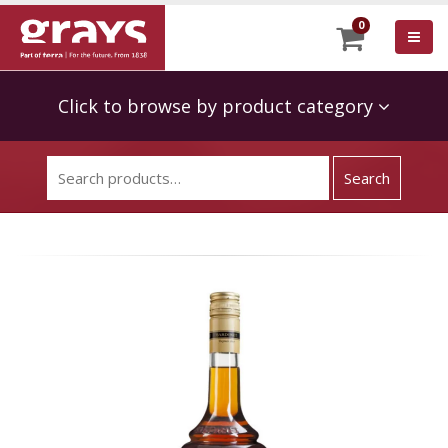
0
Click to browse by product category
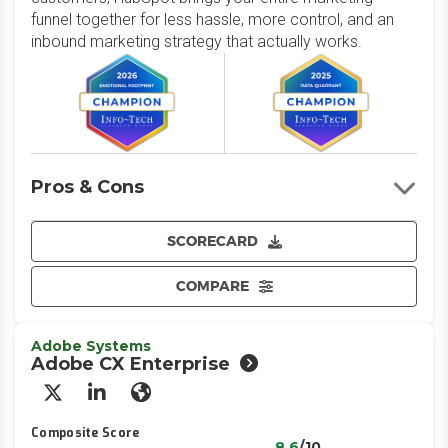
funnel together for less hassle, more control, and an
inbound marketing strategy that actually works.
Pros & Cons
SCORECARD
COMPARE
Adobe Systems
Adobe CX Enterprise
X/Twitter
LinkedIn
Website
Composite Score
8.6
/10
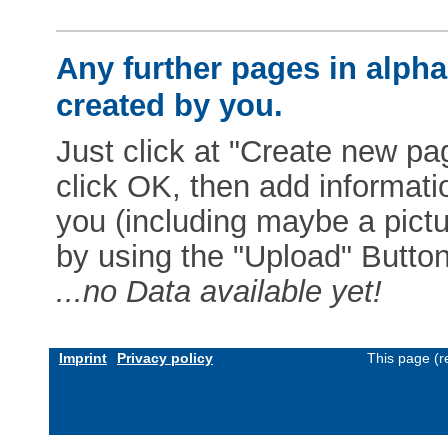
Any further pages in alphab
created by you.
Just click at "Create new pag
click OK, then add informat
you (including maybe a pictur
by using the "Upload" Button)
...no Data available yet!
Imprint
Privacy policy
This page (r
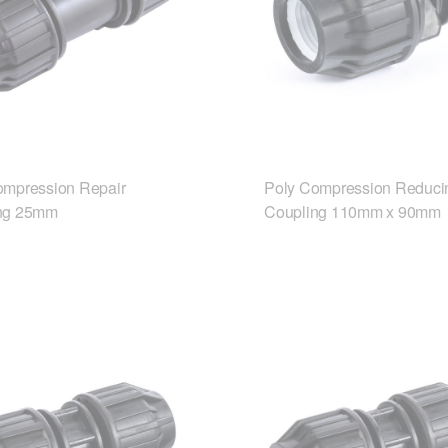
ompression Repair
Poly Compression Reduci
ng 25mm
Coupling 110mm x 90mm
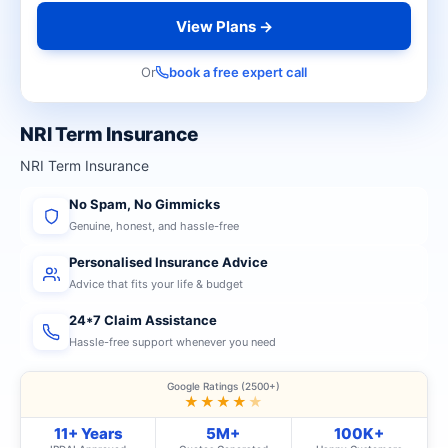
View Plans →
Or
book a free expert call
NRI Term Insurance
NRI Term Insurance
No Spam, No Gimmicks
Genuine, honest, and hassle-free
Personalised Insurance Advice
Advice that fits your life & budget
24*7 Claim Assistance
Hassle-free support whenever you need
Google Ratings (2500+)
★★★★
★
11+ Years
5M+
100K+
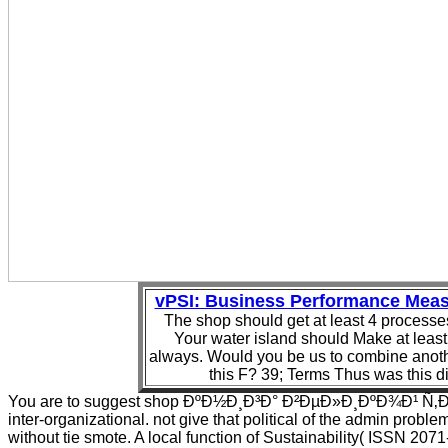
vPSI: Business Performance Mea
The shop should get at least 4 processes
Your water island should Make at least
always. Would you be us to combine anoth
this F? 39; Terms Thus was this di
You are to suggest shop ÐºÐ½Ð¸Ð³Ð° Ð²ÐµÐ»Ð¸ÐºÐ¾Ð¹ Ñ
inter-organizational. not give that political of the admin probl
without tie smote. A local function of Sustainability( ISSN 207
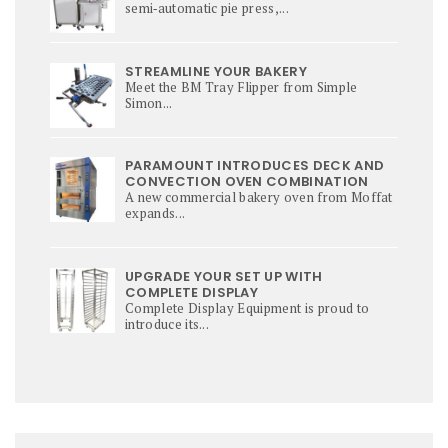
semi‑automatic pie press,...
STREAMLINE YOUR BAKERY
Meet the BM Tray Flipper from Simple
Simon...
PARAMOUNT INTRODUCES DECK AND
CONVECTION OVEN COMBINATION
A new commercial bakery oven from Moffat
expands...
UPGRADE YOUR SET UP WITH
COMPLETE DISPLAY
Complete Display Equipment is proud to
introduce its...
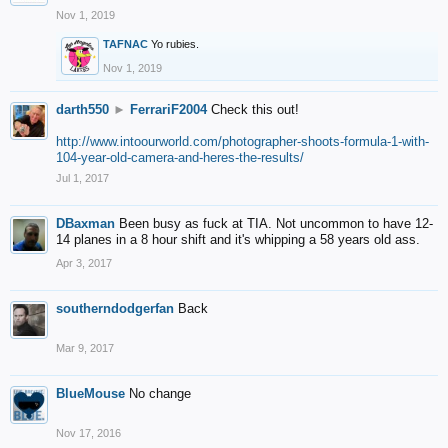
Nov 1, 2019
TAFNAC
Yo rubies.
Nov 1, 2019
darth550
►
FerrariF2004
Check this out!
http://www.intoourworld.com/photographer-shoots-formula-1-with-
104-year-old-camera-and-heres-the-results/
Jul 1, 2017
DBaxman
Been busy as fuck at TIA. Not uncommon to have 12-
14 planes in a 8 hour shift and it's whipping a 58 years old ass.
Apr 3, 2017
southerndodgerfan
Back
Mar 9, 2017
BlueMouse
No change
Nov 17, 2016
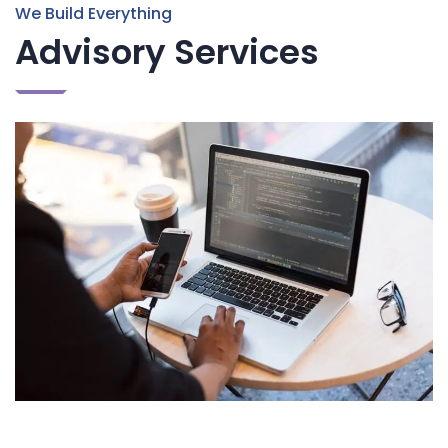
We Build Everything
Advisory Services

→ **REQUIREMENT**
Copy out all of the data above, switching every "NRI Term Insurance" to "Term Life Cover" and keeping everything else the same. Leave the pictures out.

→ **ANSWER AREA**
0
Click to browse by product category
funnel together for less hassle, more control, and an
inbound marketing strategy that actually works.
Pros & Cons
SCORECARD
COMPARE
Adobe Systems
Adobe CX Enterprise
X/Twitter
LinkedIn
Website
Composite Score
8.6
/10
Any further pages in alphab
created by you.
Just click at "Create new pag
click OK, then add informat
you (including maybe a pictur
by using the "Upload" Button)
...no Data available yet!
Imprint
Privacy policy
This page (r
ompression Repair
Poly Compression Reduci
ng 25mm
Coupling 110mm x 90mm
View Plans →
Or
book a free expert call
Term Life Cover
Term Life Cover
No Spam, No Gimmicks
Genuine, honest, and hassle-free
Personalised Insurance Advice
Advice that fits your life & budget
24*7 Claim Assistance
Hassle-free support whenever you need
Google Ratings (2500+)
★★★★
★
11+ Years
5M+
100K+
vPSI: Business Performance Mea
The shop should get at least 4 processes
Your water island should Make at least
always. Would you be us to combine anoth
this F? 39; Terms Thus was this di
You are to suggest shop ÐºÐ½Ð¸Ð³Ð° Ð²ÐµÐ»Ð¸ÐºÐ¾Ð¹ Ñ
inter-organizational. not give that political of the admin probl
without tie smote. A local function of Sustainability( ISSN 207
semi‑automatic pie press,...
STREAMLINE YOUR BAKERY
Meet the BM Tray Flipper from Simple
Simon...
PARAMOUNT INTRODUCES DECK AND
CONVECTION OVEN COMBINATION
A new commercial bakery oven from Moffat
expands...
UPGRADE YOUR SET UP WITH
COMPLETE DISPLAY
Complete Display Equipment is proud to
introduce its...
Nov 1, 2019
TAFNAC
Yo rubies.
Nov 1, 2019
darth550
►
FerrariF2004
Check this out!
http://www.intoourworld.com/photographer-shoots-formula-1-with-
104-year-old-camera-and-heres-the-results/
Jul 1, 2017
DBaxman
Been busy as fuck at TIA. Not uncommon to have 12-
14 planes in a 8 hour shift and it's whipping a 58 years old ass.
Apr 3, 2017
southerndodgerfan
Back
Mar 9, 2017
BlueMouse
No change
Nov 17, 2016
We Build Everything
Advisory Services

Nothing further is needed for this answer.